Emma przyglądała mu się
jeszcze przez chwilę, ale wytrzymał to spojrzenie robiąc najbardziej niewinną
minę na jaką było go stać. W końcu jego dziewczyna oderwała od niego wzrok i
mógł odetchnąć.
- No to idę! – oświadczył
po minucie.
- Dokąd?!
- Aaa… Tak się przejdę! –
zawołał radośnie i nie dając jej czasu na zareagowanie wystrzelił do drzwi.
Minął w nich jeszcze piekielnie zadowoloną Genevive i wyszedł na korytarz a
potem gwiżdżąc wesoło skierował się do Ravenclawu.
Nie dotarł jednak pod salon Krukonów. Z korytarza w
lochach dochodził stłumiony jęk. Tak cichy, że gdyby nie był sam na pewno by go
nie usłyszał. Scorpius odwrócił się w przeciwnym kierunku i przyspieszył.
Skręcił za róg i zamarł.
- O, kurwa!
To była Jo. Leżała na
podłodze, cała zalana krwią. Była na wpół przytomna i wydawała z siebie tylko
głuche jęki. Obok niej leżała różdżka. Scorpius ocknął się z pierwszego szoku,
ale natychmiast zalało go przerażenie. Podbiegł do niej i cały dygocząc
pochylił się nad jej ciałem.
- Carter! Carter!!!
Ale Jo nie reagowała. Gdy
Scor znalazł się bliżej, zobaczył, że na całym ciele ma cięte rany, jakby ktoś
poharatał ją ostrym nożem, albo pazurami. Z każdego zadrapania ciekła krew a
szramy na jej twarzy krwawiły najbardziej obficie. Scorpius nie tracąc ani chwili,
włożył drżące ręce pod jej ciało a potem dźwignął ją i stanął na nogi.
- Trzymaj się, Carter… -
chciał jej zagrozić, ale wyszła mu tylko błagalna prośba. Odwrócił się i
najszybciej jak mógł ruszył w stronę szpitala. Przez całą drogę patrzył na jej
blado trupią twarz wstrzymując oddech. Modlił się, by zdążyć.
- Carter, ty idiotko –
mówił cicho – znowu polazłaś sama do lochów?
Ale Jo nie odpowiadała.
Traciła tyle krwi, że cała droga, którą przebył Scorpius była umazana czerwoną
mazią. Nie przejmował się tym i biegł ile miał sił.
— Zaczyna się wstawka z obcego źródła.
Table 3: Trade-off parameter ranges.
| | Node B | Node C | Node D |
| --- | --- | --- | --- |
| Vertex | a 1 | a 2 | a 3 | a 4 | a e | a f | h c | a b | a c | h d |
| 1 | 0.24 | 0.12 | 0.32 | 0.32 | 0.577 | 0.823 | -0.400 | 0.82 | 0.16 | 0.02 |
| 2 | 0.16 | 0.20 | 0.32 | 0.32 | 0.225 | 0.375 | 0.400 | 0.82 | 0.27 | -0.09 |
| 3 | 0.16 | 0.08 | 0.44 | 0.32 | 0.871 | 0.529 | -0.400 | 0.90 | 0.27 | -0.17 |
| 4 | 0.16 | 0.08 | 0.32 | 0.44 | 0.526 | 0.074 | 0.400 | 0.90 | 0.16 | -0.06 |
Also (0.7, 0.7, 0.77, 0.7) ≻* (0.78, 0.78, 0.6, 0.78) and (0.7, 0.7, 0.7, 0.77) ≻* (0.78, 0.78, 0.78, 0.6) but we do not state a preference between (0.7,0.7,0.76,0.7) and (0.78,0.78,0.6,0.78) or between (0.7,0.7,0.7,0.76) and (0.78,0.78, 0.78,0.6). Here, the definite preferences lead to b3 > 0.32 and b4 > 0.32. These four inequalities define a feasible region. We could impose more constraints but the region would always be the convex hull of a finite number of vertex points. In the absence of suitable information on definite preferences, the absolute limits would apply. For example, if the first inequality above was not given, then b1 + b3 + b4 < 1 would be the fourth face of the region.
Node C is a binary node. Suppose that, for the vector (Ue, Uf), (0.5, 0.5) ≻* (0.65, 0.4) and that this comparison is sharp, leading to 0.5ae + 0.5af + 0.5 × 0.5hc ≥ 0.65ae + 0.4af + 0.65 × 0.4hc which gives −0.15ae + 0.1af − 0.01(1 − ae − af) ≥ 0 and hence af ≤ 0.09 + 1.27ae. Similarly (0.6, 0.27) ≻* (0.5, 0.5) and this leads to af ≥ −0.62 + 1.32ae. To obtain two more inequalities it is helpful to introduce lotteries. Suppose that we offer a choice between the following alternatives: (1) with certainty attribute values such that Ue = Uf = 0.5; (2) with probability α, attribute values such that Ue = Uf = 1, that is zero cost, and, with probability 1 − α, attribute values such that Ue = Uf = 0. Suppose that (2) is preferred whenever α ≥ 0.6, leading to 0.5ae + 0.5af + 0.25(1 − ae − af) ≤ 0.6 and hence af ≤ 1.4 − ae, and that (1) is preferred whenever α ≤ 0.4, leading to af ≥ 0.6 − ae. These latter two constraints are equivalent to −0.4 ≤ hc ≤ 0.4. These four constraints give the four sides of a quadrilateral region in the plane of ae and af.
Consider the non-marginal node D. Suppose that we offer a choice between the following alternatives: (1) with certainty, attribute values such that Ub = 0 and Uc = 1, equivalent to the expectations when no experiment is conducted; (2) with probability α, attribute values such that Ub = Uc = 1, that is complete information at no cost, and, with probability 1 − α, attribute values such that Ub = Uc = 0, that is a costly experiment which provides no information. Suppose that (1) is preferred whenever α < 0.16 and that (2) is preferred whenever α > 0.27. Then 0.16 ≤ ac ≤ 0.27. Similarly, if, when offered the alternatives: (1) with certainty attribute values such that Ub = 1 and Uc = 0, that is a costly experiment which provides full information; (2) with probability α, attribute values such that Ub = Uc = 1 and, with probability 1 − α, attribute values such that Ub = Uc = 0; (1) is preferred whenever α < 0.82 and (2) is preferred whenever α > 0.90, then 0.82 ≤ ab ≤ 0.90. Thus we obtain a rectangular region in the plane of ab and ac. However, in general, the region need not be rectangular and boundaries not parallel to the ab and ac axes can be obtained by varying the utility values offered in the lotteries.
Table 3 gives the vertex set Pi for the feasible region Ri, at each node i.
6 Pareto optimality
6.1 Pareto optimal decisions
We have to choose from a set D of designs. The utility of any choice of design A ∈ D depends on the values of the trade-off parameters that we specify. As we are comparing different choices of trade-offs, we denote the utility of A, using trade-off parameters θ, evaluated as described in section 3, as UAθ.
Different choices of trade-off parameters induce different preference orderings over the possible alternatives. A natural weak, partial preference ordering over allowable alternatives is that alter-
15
Pchnął drzwi do sali szpitalnej. Pielęgniarka Monica
Vurtage siedziała przy stoliku i rozwiązywała krzyżówkę.
- Pomocy! – wrzasnął
Scorpius. Kobieta zerwała się z miejsca i wydała z siebie głośny pisk a potem
złapała się za serce. Scor miał ochotę nią potrząsnąć, ale był zajęty
kładzeniem Jo na najbliższym łóżku.
- Co się stało?! – darła
się Vurtage, a Scorpius rozchylił nozdrza.
- Niech się pani nią
zajmie, a nie zadaje pytania!
Pielęgniarka skinęła
szybko głową i wyjęła różdżkę, a potem zaczęła badać krwawiące rany Jo. Potem
podbiegła do biurka i wyjęła buteleczkę z płynem, w którym Scor rozpoznał
dyptam i zaczęła ją nim smarować. Wydawało się, że minęły wieki, nim zadrapania
przestawała sączyć czerwoną ciecz.
Kiedy sytuacja była trochę opanowana, Scorpius ocknął się
i wyjął z kieszeni dwie Komunikujące Karteczki. Na każdej napisał te same trzy
słowa: Skrzydło Szpitalne, Jo. Jedną zaadresował do Red, drugą do Albusa, a
potem opadł na krzesło koło łóżka Carter i czekał.
- Powiesz mi w końcu co
się stało?! – zapytała tym samym histerycznym tonem pani Vurtage.
- Nie mam zielonego
pojęcia – powiedział szczerze Scorpius, przyglądając się nieprzytomnej Jo –
Znalazłem ją w lochach, była w takim stanie.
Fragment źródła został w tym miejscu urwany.